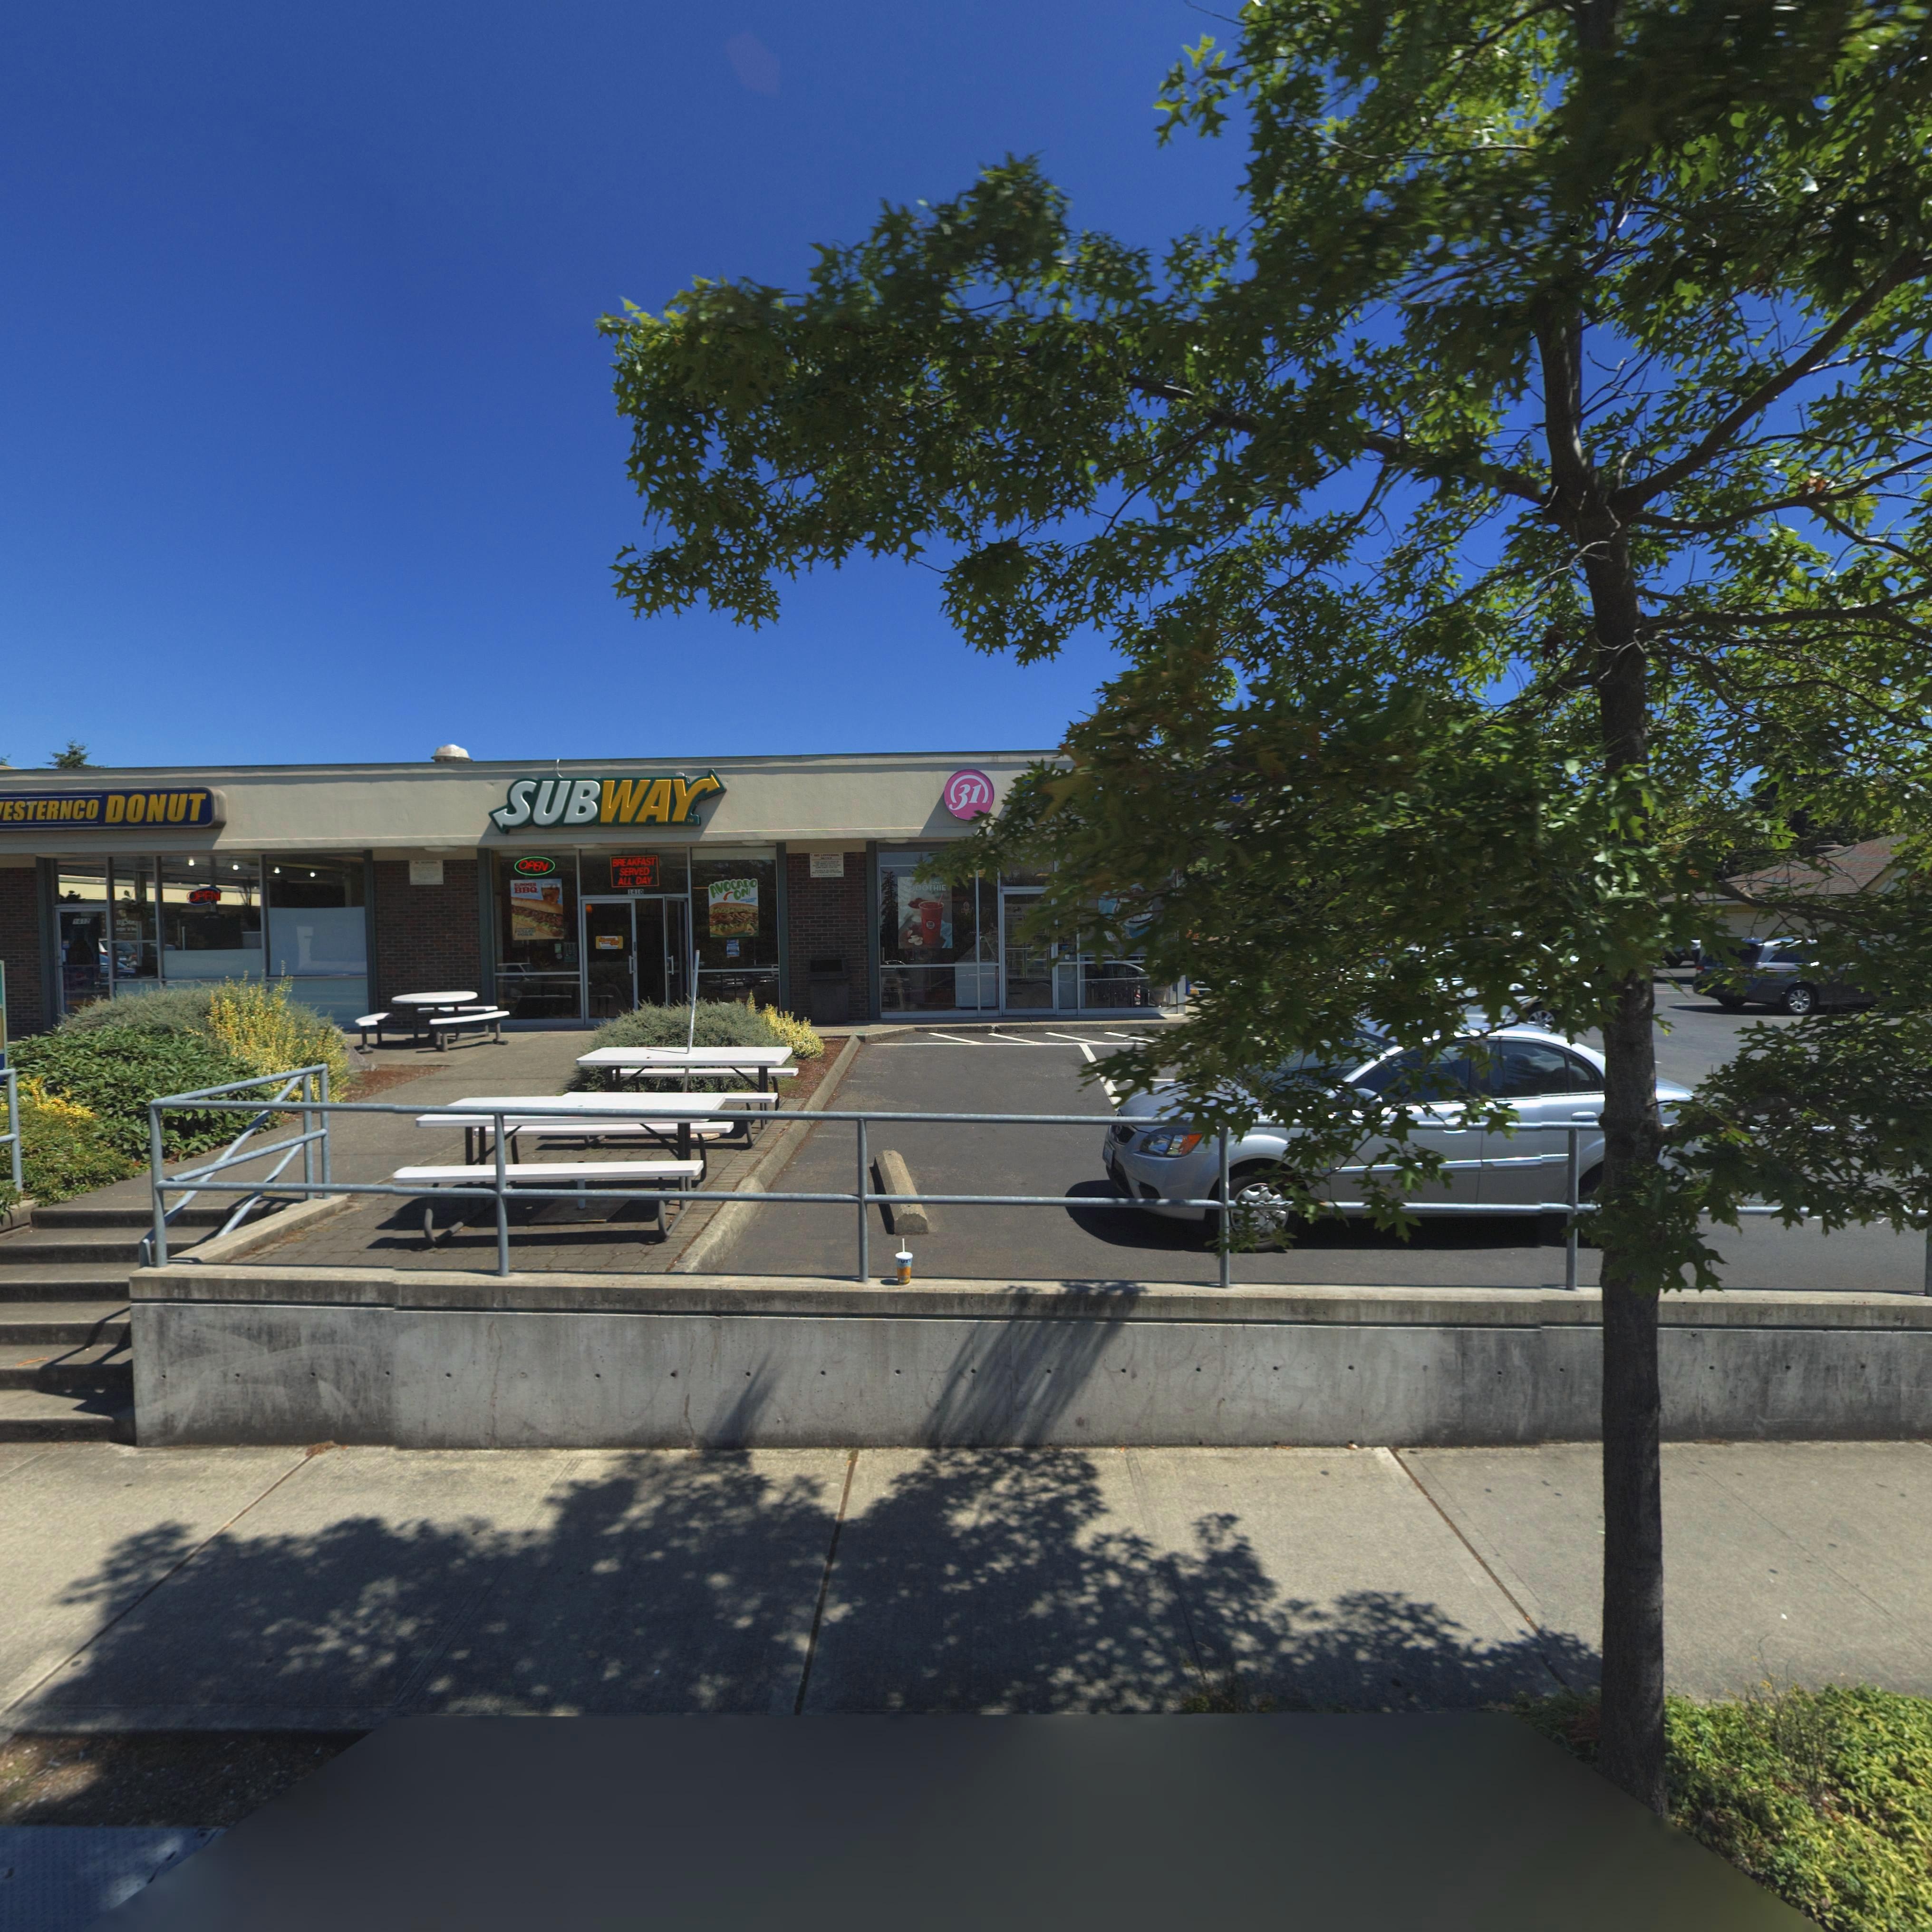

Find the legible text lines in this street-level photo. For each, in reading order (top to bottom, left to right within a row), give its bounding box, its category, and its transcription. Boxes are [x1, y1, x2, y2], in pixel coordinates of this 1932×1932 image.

[2, 791, 207, 822] BusinessName: ESTERNCO DONUT
[486, 773, 724, 831] BusinessName: SUBWAY
[628, 889, 644, 895] StreetNumber: 1410
[72, 917, 90, 925] StreetNumber: 1412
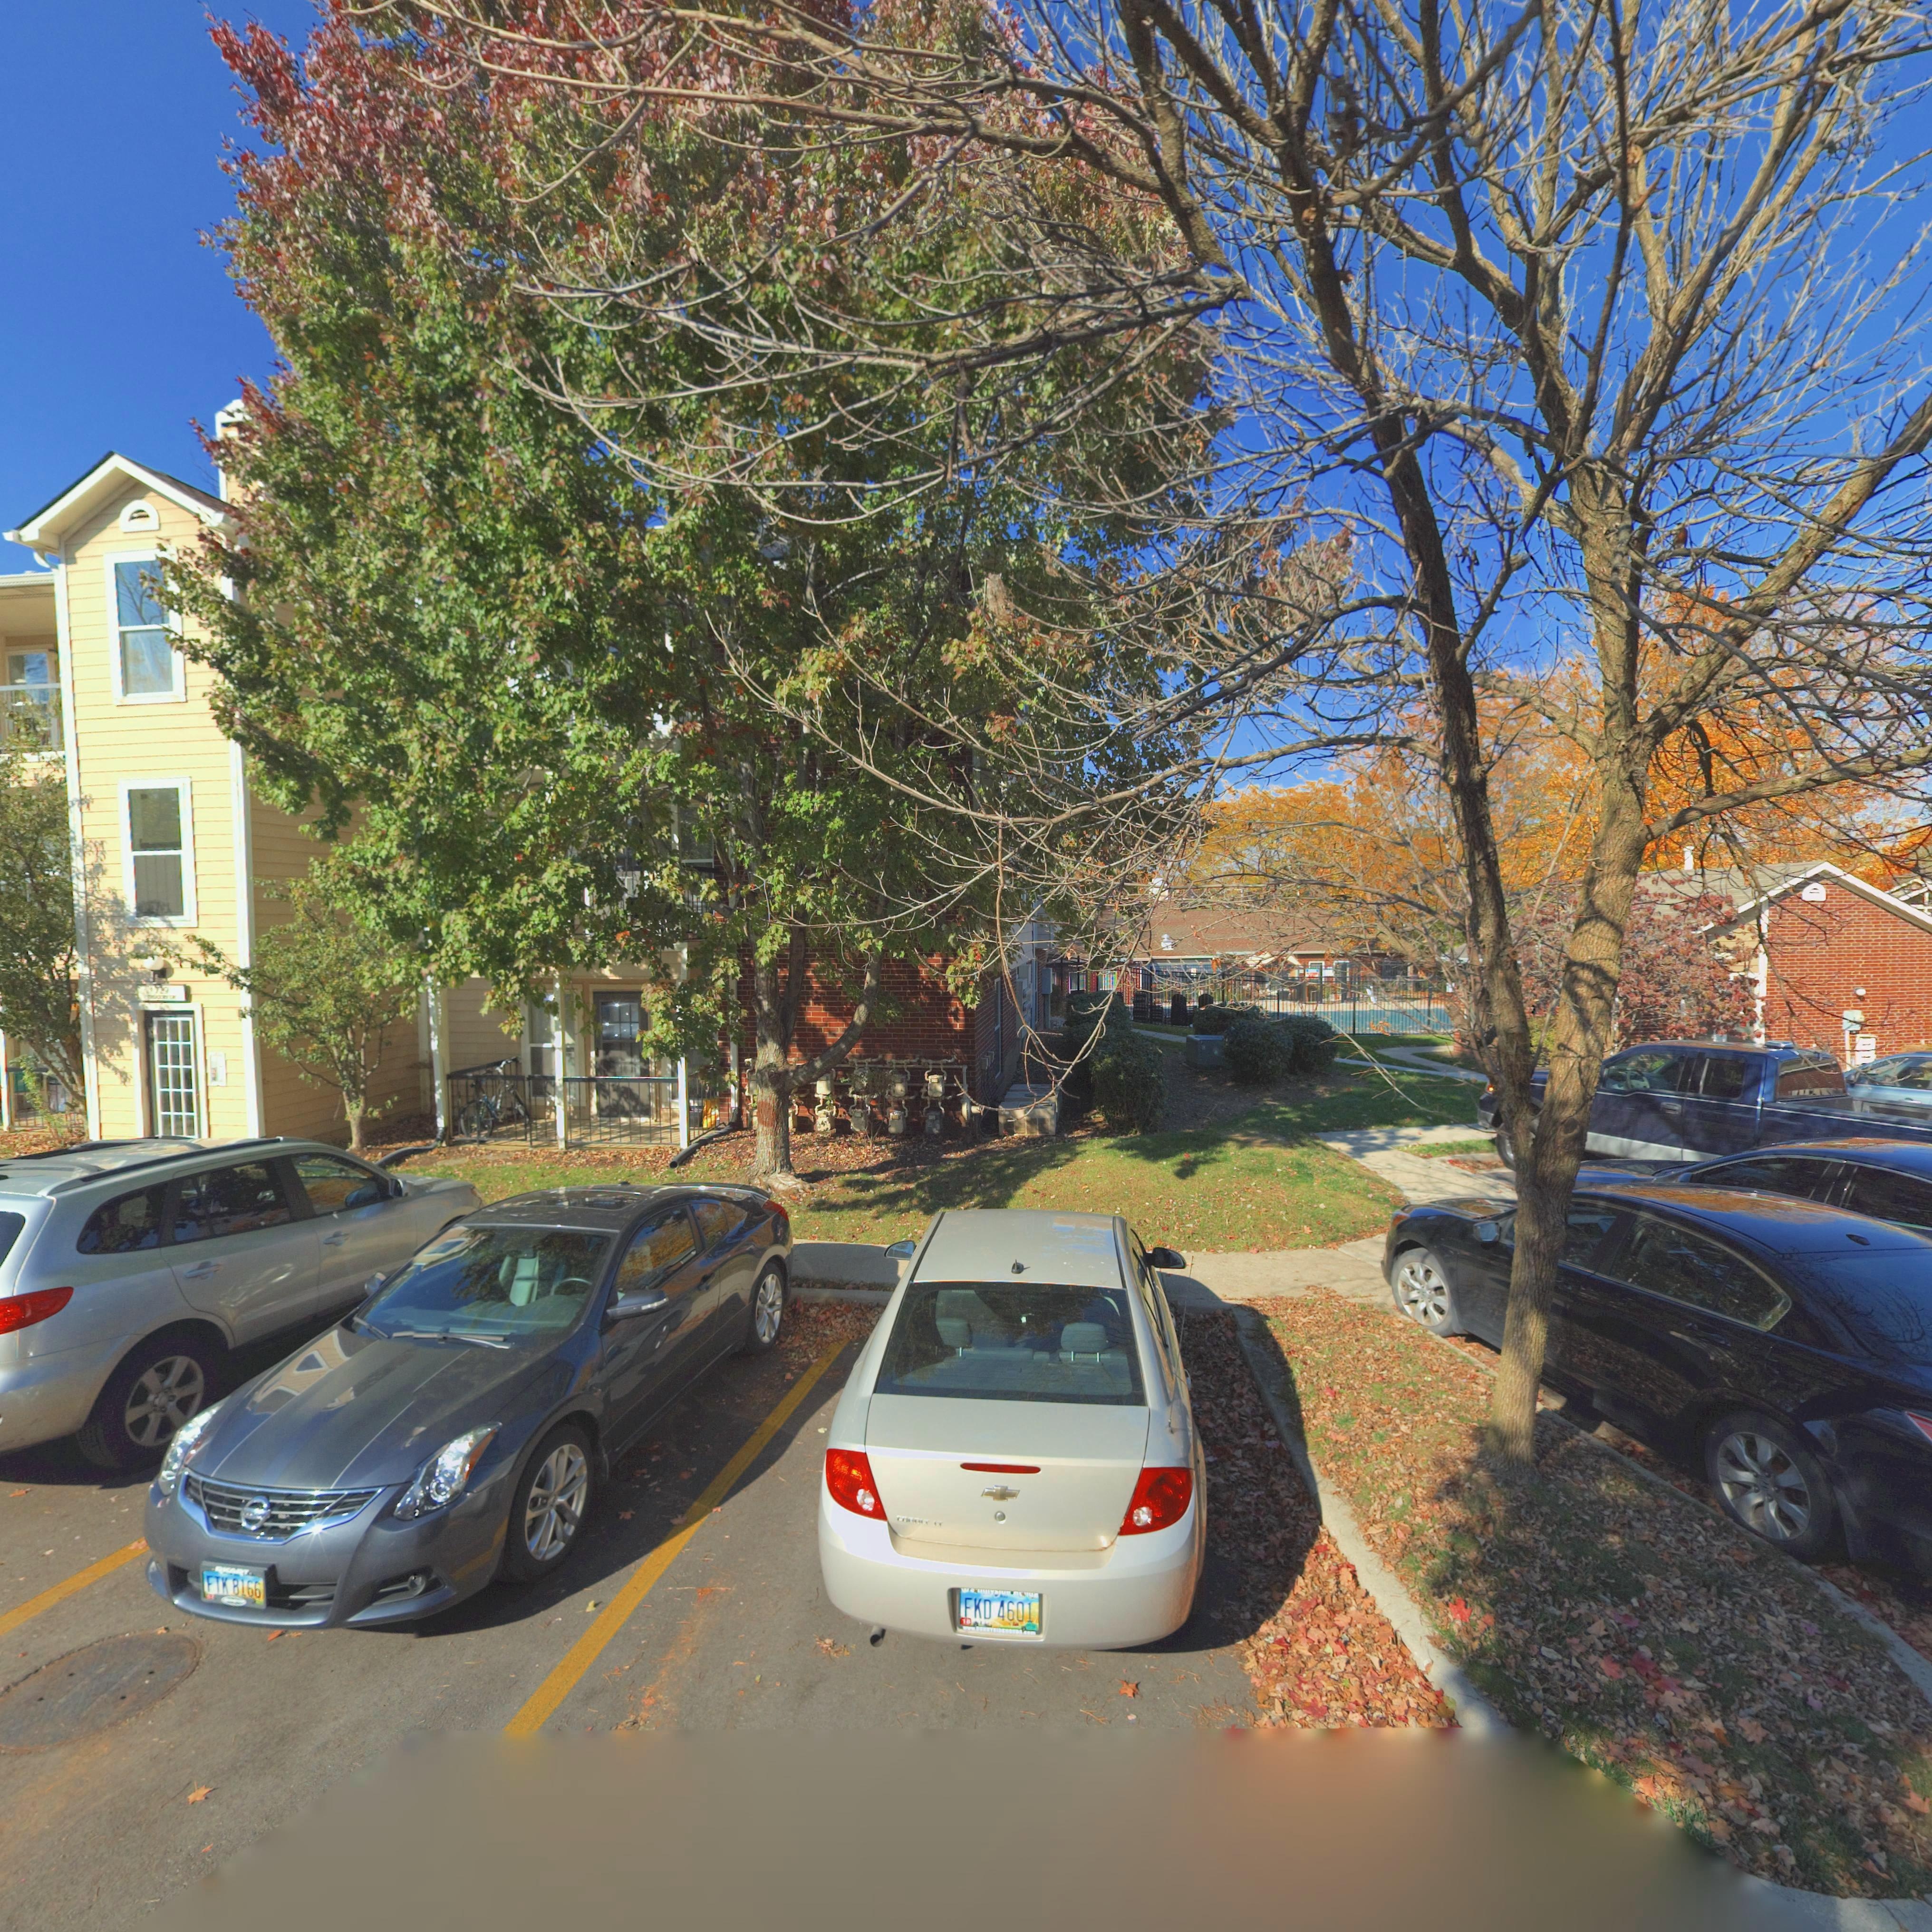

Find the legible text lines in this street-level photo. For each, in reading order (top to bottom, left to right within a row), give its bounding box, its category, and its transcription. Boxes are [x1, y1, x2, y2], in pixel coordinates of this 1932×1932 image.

[205, 1573, 263, 1601] None: FTK 8166
[959, 1617, 972, 1626] None: 1*
[964, 1596, 1034, 1623] None: FKD 4601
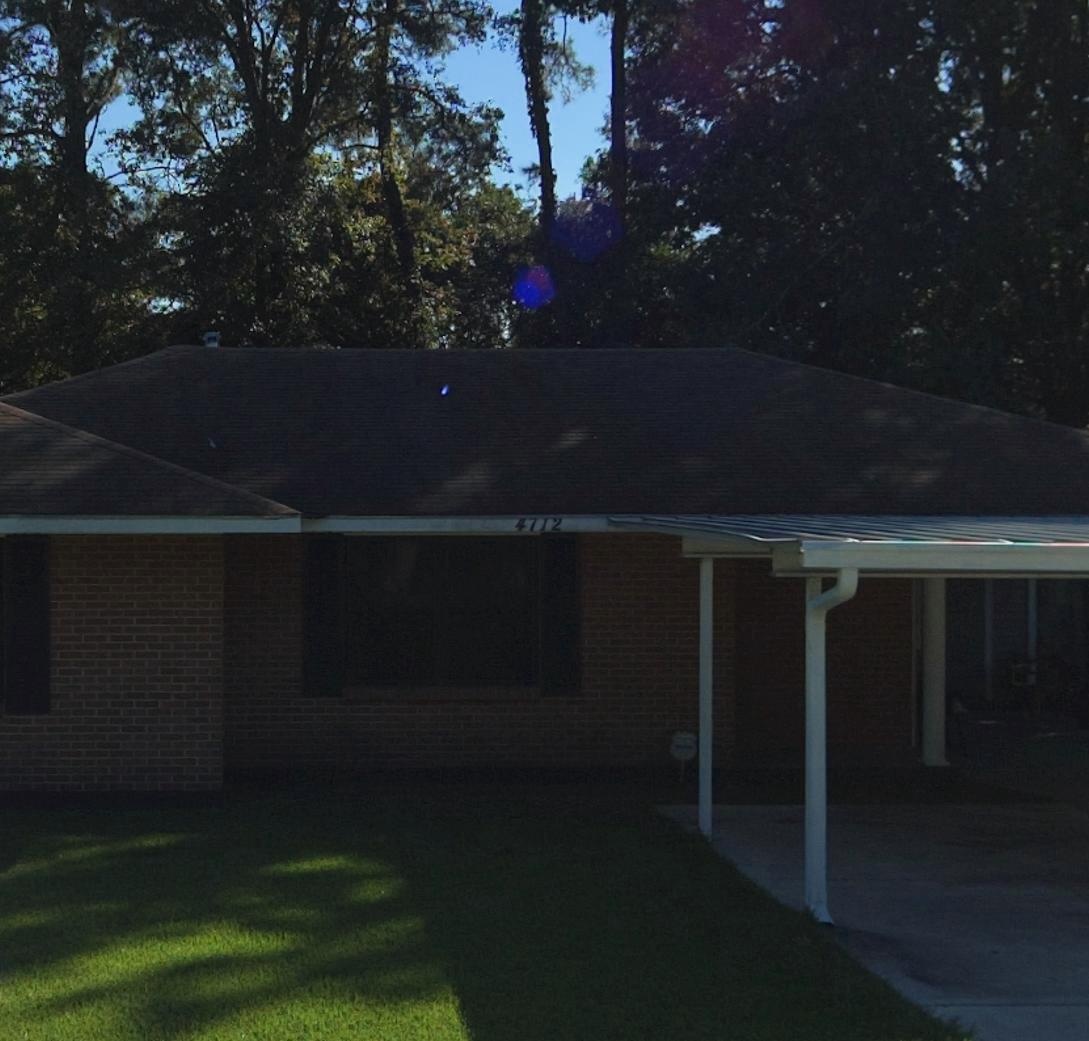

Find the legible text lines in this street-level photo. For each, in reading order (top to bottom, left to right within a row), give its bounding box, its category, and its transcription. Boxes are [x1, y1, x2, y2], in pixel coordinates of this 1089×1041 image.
=-=-=
The request
Retype all of the material above word for word, omitting the pictures.

Solution for this exercise
Find the legible text lines in this street-level photo. For each, in reading order (top to bottom, left to right within a row), give its bounding box, its category, and its transcription. Boxes are [x1, y1, x2, y2], in pixel coordinates of this 1932×1932 image.

[2, 791, 207, 822] BusinessName: ESTERNCO DONUT
[486, 773, 724, 831] BusinessName: SUBWAY
[628, 889, 644, 895] StreetNumber: 1410
[72, 917, 90, 925] StreetNumber: 1412

Find the legible text lines in this street-level photo. For each, in reading order (top to bottom, left to right within a row), give its bounding box, its category, and its transcription. Boxes are [x1, y1, x2, y2], in pixel coordinates of this 1932×1932 image.

[205, 1573, 263, 1601] None: FTK 8166
[959, 1617, 972, 1626] None: 1*
[964, 1596, 1034, 1623] None: FKD 4601

Find the legible text lines in this street-level photo. For each, in reading order (top to bottom, left to right within a row), give its bounding box, its category, and its transcription. Boxes are [x1, y1, x2, y2], in pixel coordinates of this 1089×1041 image.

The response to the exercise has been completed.